Peloton Interactive (PTON -0.98%) continues to stumble after recalling all of its high-end connected treadmills in May following the death of a child and numerous injuries.

Although it will reintroduce the treadmills at the end of this month, the damage to its reputation, the lost opportunities, and the end of the pandemic boom may be too much for Peloton to regain its footing and resume its previous growth trajectory.

Woman running on a treadmill

Image source: Peloton Interactive.

Higher revenue comes at a cost

On the surface, Peloton still looks like it's in growth mode. In its just-reported fiscal fourth quarter, revenue jumped 54% from the year-ago period to $973 million as subscription revenue more than doubled to $282 million, while connected fitness revenue was up 35% at $655 million.

But the connected fitness company also reported a much-wider-than-expected loss of $313 million, compared to last year's $89 million loss and Wall Street estimates of a $43 million loss. And it might get worse from here.

Management forecasts its current-quarter revenue will total $800 million, just 5.6% higher than last year -- much less than what it generated in the three preceding quarters and well below the $1 billion analysts had estimated. It shows the lift Peloton got from the COVID-19 outbreak may have run its course. 

Peloton has suffered a number of missteps this year

Peloton's sales doubled during the pandemic, reaching $4 billion in annual sales as consumers stuck at home bought fitness equipment to stay in shape. 

Yet the burst of fresh demand brought its own problems as Peloton was unable to handle the crush of orders, a situation exacerbated by massive supply chain disruptions brought on by the pandemic. Those disruptions are widespread across industries and continue today, and Peloton shipment delays became the norm, not the exception.

The connected fitness leader began building manufacturing capabilities in the U.S. and acquired Precor to help alleviate the logjam, but then it was forced to recall all of its treadmills. The equipment would allegedly continue running too long after use and could also be started by a child too easily. Peloton sought to correct the problem with a software fix, but that required treadmill users to subscribe to one of its connected fitness classes. Any treadmill owner who didn't sign up would find their unit "bricked," unable to start because it didn't have the proper Tread Lock key, which was only available to subscribers.

Peloton recently resolved that issue, and users are once again able to use the "Just Run" basic treadmill feature without having a subscription.

Competition is nipping at its heels

Now Peloton is ready to start selling the treadmills again. The lower-cost Tread retails for $2,495, while the higher-end Tread+ goes for $4,295.

Price cuts just might be in the cards, however. The luxury fitness equipment brand said it was cutting the price of its original connected exercise bike, appropriately called Bike. It will now retail for $1,495, a $400 or 21% price cut. Peloton says the purpose is to make its products more accessible, but it could also be in recognition of the fact that that competition for connected exercise is growing more intense.

Nautilus (NLS), for example, just reported a 62% jump in quarterly sales, primarily on the strength of its own connected fitness equipment under the Bowflex brand. It was able to report net earnings of $0.43 per share, compared to a $0.17 per-share loss last year.

Running in place

There are a number of reasons investors should be worried about Peloton's growth trajectory from here: more and stronger competition, its products being off the market for some time, a rash of decidedly bad press about its products, high prices, limited selection, and the primary catalyst for its meteoric rise -- the pandemic boom -- going away.

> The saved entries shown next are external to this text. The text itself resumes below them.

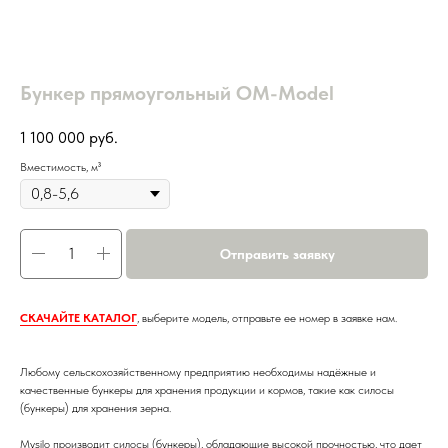
Бункер прямоугольный OM-Model
1 100 000
руб.
Вместимость, м³
Отправить заявку
СКАЧАЙТЕ КАТАЛОГ
, выберите модель, отправьте ее номер в заявке нам.
Любому сельскохозяйственному предприятию необходимы надёжные и
качественные бункеры для хранения продукции и кормов, такие как силосы
(бункеры) для хранения зерна.
Mysilo производит силосы (бункеры), обладающие высокой прочностью, что дает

The company also received subpoenas from the Dept. of Justice, Dept. of Homeland Security, and the SEC over its reporting and public disclosures of the injuries from its treadmills.

Peloton Interactive is still growing, it has a large and committed base of users for its equipment and its connected classes, and there are rumors a rowing machine may be in the works. Yet at 9 times sales and 72 times the free cash flow it produces, the connected fitness leader is expensive, even with the stock sitting 33% below its all-time high. Investors should take a breather on these shares because Peloton's growth looks like it might be ready for a time out.